The phi92 host range includes the nonpathogenic E. coli Nissle 1917—a K5 strain, which was isolated during World War I from a patient with resistance to severe diarrhea (54). K5 strains are encapsulated by poly(β1,4-GlcA-α1,4-GlcNAc) sugar polymers, and phages that infect such strains carry tailspike enzymes with K5 lyase activity (14). However, the phi92 genome does not contain a K5 lyase gene. In agreement with this, phi92 does not infect a pathogenic K5 strain (Table 3). The observed discrepancy may be explained by the density of the capsule, which in Nissle 1917 may be lower than in other K5 strains, thus allowing phi92 to access the membrane without the need for capsule degradation.

Concluding remarks.

This report describes the genome, structure, and host range of the Enterobacteria phage phi92. The phi92 genome displays mosaicism similar to that of other phages and was found to be closely related to the genomes of phages rv5 and PVP-SE1, favoring suggestions to group them into the new genus of rv5-like phages. The structural operons are well conserved, strongly suggesting that the structures of the capsid (including the location of the decoration protein) and the tail and the organization of the major part of the baseplate are conserved. The baseplates of rv5 and PVP-SE1 are likely to have a similar Swiss army knife-like structure, although the numbers of tail fibers and tailspikes emanating from the baseplate and their exact attachment sites on the baseplate might differ.
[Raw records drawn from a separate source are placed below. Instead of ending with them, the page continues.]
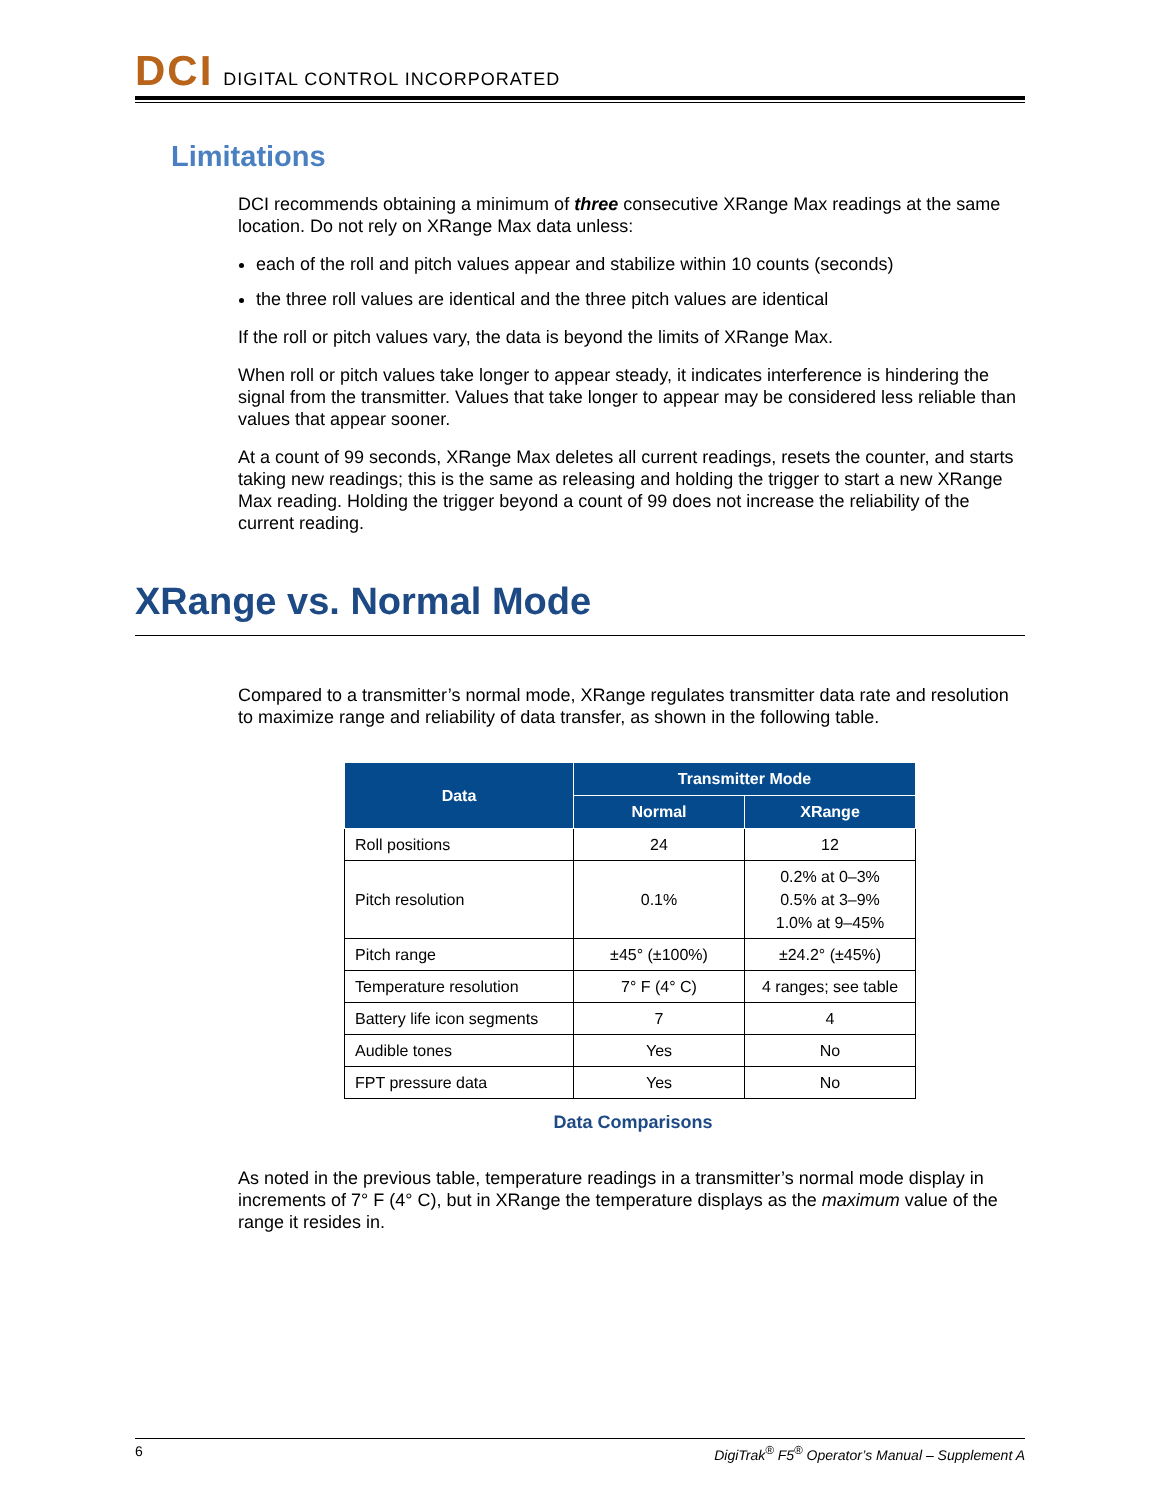DCI DIGITAL CONTROL INCORPORATED
Limitations
DCI recommends obtaining a minimum of three consecutive XRange Max readings at the same location. Do not rely on XRange Max data unless:
each of the roll and pitch values appear and stabilize within 10 counts (seconds)
the three roll values are identical and the three pitch values are identical
If the roll or pitch values vary, the data is beyond the limits of XRange Max.
When roll or pitch values take longer to appear steady, it indicates interference is hindering the signal from the transmitter. Values that take longer to appear may be considered less reliable than values that appear sooner.
At a count of 99 seconds, XRange Max deletes all current readings, resets the counter, and starts taking new readings; this is the same as releasing and holding the trigger to start a new XRange Max reading. Holding the trigger beyond a count of 99 does not increase the reliability of the current reading.
XRange vs. Normal Mode
Compared to a transmitter’s normal mode, XRange regulates transmitter data rate and resolution to maximize range and reliability of data transfer, as shown in the following table.
| Data | Transmitter Mode | |
| --- | --- | --- |
| | Normal | XRange |
| Roll positions | 24 | 12 |
| Pitch resolution | 0.1% | 0.2% at 0–3% 0.5% at 3–9% 1.0% at 9–45% |
| Pitch range | ±45° (±100%) | ±24.2° (±45%) |
| Temperature resolution | 7° F (4° C) | 4 ranges; see table |
| Battery life icon segments | 7 | 4 |
| Audible tones | Yes | No |
| FPT pressure data | Yes | No |
Data Comparisons
As noted in the previous table, temperature readings in a transmitter’s normal mode display in increments of 7° F (4° C), but in XRange the temperature displays as the maximum value of the range it resides in.
6 DigiTrak<sup>®</sup> F5<sup>®</sup> Operator’s Manual – Supplement A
This report illustrates that phages display an enormous potential to change host recognition proteins by intra- and interspecies recombination and by mutations, resulting in their ability to recognize new host receptors. This phenomenon plays an important role in the natural ecology of phage-host interactions and can be exploited in the selection of therapeutic phages having desired “target ranges.”